Vivian Medeiros lives in Oakville, Ontario with her husband and two children, whom she
uses as her sounding board. She always had a love of writing but a busy life kept her from pursuing it. She now enjoys taking writing courses and workshops and enters the occasional contest. During the summer months, she can be found on an island in Greece, spending time with her family.

When we contacted Vivian to reveal her placing in the contest finals she revealed that she'd entered on a whim. Well Vivian, we're so glad you did!

The photo prompt:

The unedited story:

Calm Before the Storm
by Vivian Medeiros

The smoke escapes his lips and snakes up into the sky. He immediately takes another drag from the cigarette and holds it in his lungs for a few seconds before exhaling. A hazy cloud soon floats in the air, swirling as it rises to meet the darkness above.

He could hear the snap and crackle of the fire behind him. Sitting cross-legged on the wooden walkway, eyes closed, head leaned to the side, he lets the raw emotion consume him.

As he does each time, he re-lives everything in his mind: The satisfaction of finding the perfect house. The nervous anticipation, waiting for the right time to enter and put his plan into action. And the euphoria when the magnificent flames rise up from the building.

The scenario unfolds behind closed lids. He watches himself enter the house and scan the room. The fire has to start at just the right spot to be effective. He notices the den and his heart starts to race. It's perfect. The walls are filled with books, paper is scattered on the large wooden desk, and most important of all are the many large windows that border the room.

He sets the gas can down and gets to work. He haphazardly knocks books off the shelves until he has created a large enough pile. He then opens the windows. The ventilation will help to accelerate the fire and he smiles as he imagines flames encompassing the house.

Satisfied with his work, he opens the gas can, vapours escaping to gently caress his nose. He inhales deeply, the fumes awakening each sensitive follicle as they travel through his nasal passage. He loves this part: the smell, taste and feel just before all hell breaks loose. The quiet before the storm.

He knows he needs to move, but takes a few more seconds to savour the moment. Taking one last breath, he slowly pulls himself back to present and sets everything in motion. He plans every fire, right down to the last detail, and never deviates from it.

This is it. He swings the container. Gas flows from the nozzle, the clear liquid creating an arc and dispersing when it hits the floor, large drops bouncing and bursting in the air. Once the room is sufficiently saturated, he creates a line of gas, moving backwards toward the front door. 

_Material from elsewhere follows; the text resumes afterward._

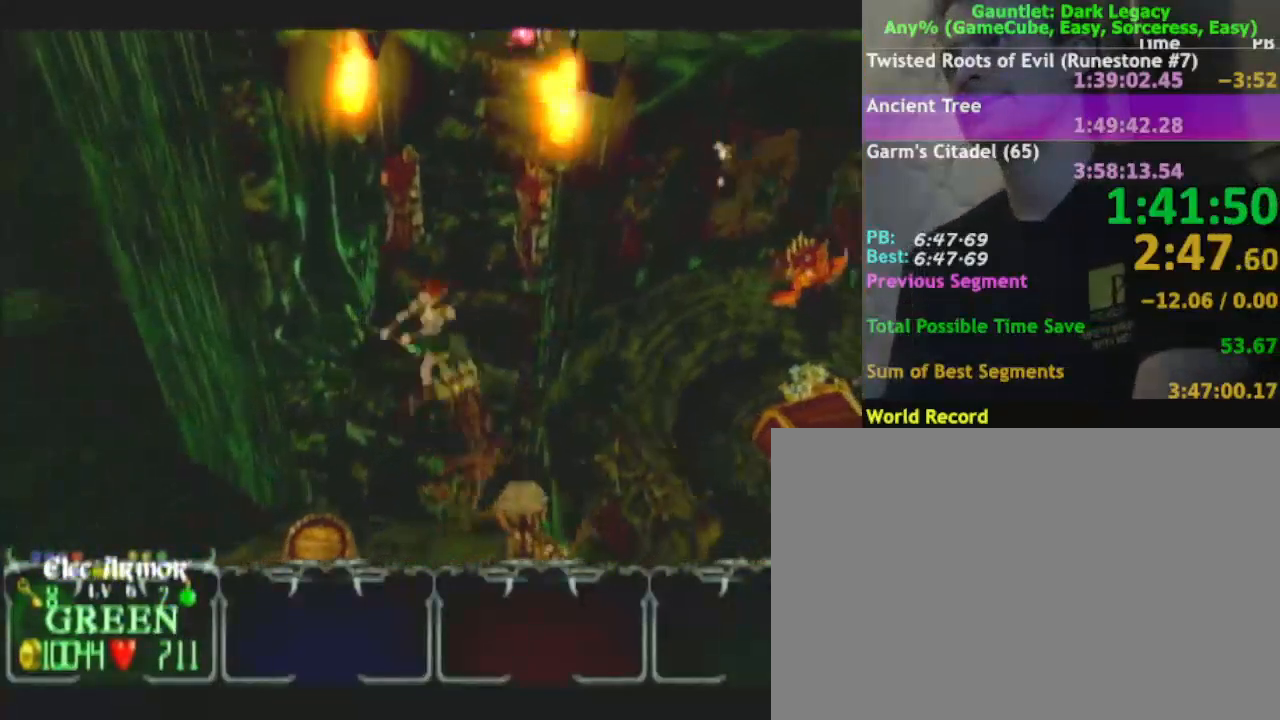
{"dt_ms": 500, "buttons": ["A"], "left_stick": "down-left", "right_stick": "center", "events": [[217, "left_stick", "down-left"], [433, "A", "down"]]}
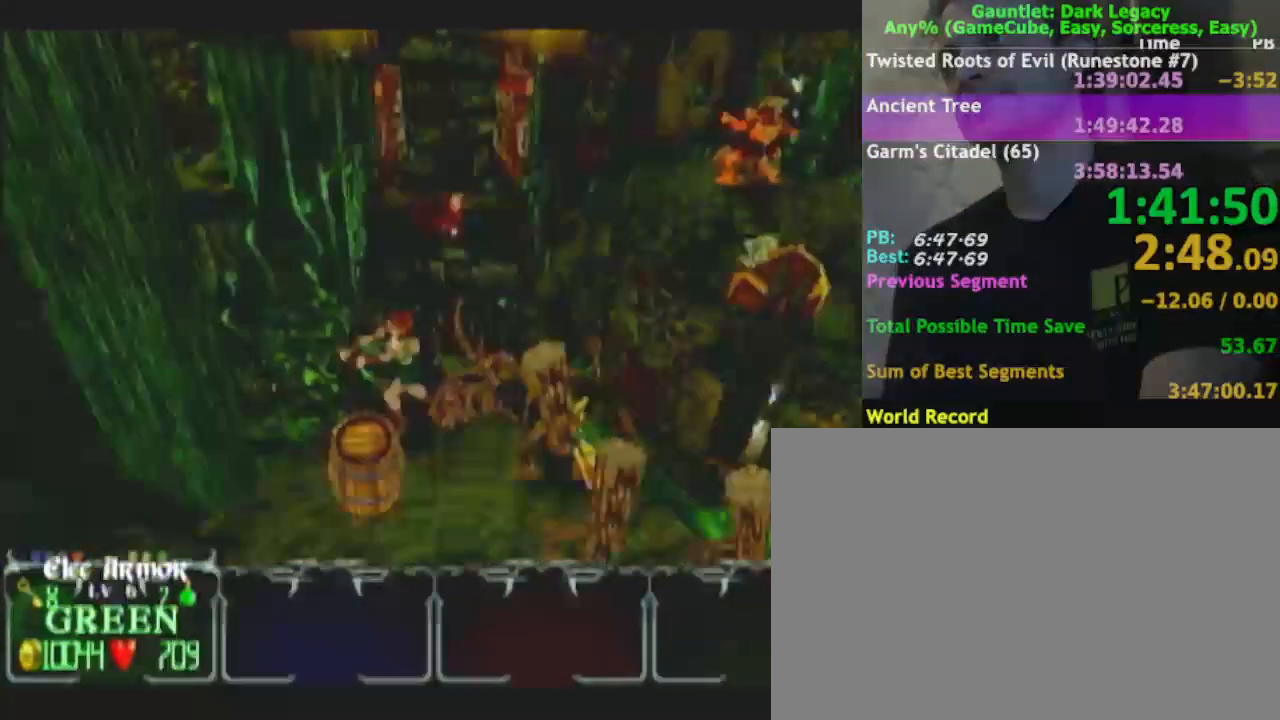
{"dt_ms": 500, "buttons": [], "left_stick": "down-left", "right_stick": "center", "events": [[33, "A", "up"]]}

He lights the match and with a flick of his wrist tosses it onto to the gasoline. With a whoosh, the fire ignites the fuel and quickly snakes along the floor, fiery tentacles reaching into every crevice as it travels through the room. Embers scatter into the air like miniature red bulbs, and slowly float to the ground where they leave tiny black imprints. It's not long before the house is engulfed and he reluctantly turns and walks into the night.

His heart thunders and blood pulses through his veins at alarming speeds as he heads towards the boardwalk at the end of the property. He glances back to see crimson flames reach out from the blown up windows to wrap the house in their fiery embrace. He marvels at the crimson glow that lights up the sky. The fire is so intense, he can feel the heat on his face. 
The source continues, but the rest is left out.